Shish kabobs are a classic barbeque food. The name describes meat, vegetables, and/or seafood that are skewered and then cooked over a grill. While the idea is simple, the amount of variation that can happen on that skewer means that anyone can make a Shish Kabob that is pleasing to their own, unique palette. This makes them an ideal food for any gathering.
When making a Shish Kabob that are a few things to remember. The first is to get the right skewers. Skewers can either be made out of metal or bamboo sticks. While both work perfectly well, bamboo sticks require a little more preparation. Due to the nature of the wood, it is suggested that you presoak all the skewers for at least 12 hours. This will prevent them from burning.

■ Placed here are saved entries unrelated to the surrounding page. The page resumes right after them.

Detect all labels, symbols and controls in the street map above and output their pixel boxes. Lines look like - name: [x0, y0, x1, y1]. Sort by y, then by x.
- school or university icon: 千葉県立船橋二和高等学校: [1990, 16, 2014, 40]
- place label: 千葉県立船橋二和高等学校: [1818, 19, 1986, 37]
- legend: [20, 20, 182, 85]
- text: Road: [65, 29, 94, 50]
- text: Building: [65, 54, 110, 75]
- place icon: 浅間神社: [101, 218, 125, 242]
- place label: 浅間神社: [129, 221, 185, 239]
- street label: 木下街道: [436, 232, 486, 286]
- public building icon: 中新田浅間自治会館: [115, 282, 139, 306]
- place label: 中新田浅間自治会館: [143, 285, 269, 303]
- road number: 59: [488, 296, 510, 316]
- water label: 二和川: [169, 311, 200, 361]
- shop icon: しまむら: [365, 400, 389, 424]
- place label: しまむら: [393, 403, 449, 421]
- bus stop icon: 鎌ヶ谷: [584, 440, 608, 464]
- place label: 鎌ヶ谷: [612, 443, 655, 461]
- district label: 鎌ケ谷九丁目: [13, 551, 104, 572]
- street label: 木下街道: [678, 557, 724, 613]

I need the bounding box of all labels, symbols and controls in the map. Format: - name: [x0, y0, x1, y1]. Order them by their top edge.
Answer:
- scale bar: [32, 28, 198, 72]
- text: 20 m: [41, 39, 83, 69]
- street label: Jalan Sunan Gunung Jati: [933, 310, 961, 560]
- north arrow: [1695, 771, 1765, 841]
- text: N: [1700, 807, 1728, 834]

The next thing to consider is the type of meat that you select. While chicken and beef are the most popular choices, you can also use lamb, pork, and seafood. The best cuts for Shish kabobs include cutlets, tenderloin, steak and chops, cut into 1 inch pieces and marinated. Stew meat, roasts, and rib meat do not tend to work well for Shish kabobs. You can also use 1 inch squares of tofu for a vegetarian option. These meats should be complimented by appropriate fruit and vegetable options, such as mushrooms, peppers, squash, zucchini, pineapple, and mango. Vegetables can also be season with a dry seasoning to help enhance their flavor.
To assemble the kabobs, take the skewers (patting the bamboo ones dry) and alternate your favorite meat and vegetable/fruit options. If you are having a party, consider letting everyone assemble their own kabobs so that they have their perfect combination of flavors. Just make sure that you have the appropriate set up and utensils to prevent cross-food contamination. This is particularly important as you handle the raw meat and seafood. Leave a ¼ inch gap in between each item on the skewer to help make sure that everything cooks properly. Also make sure that there is enough room at the end of the skewer to hold it.
Once your skewer is fully assembled, place it on a pre-heated, medium heat grill. Cook the kabob to your desired level of “done-ness,” ensuring that the chicken and seafood are completely cooked through. At this point your kabob is ready to be lifted off the grill, put on a plate, and devoured.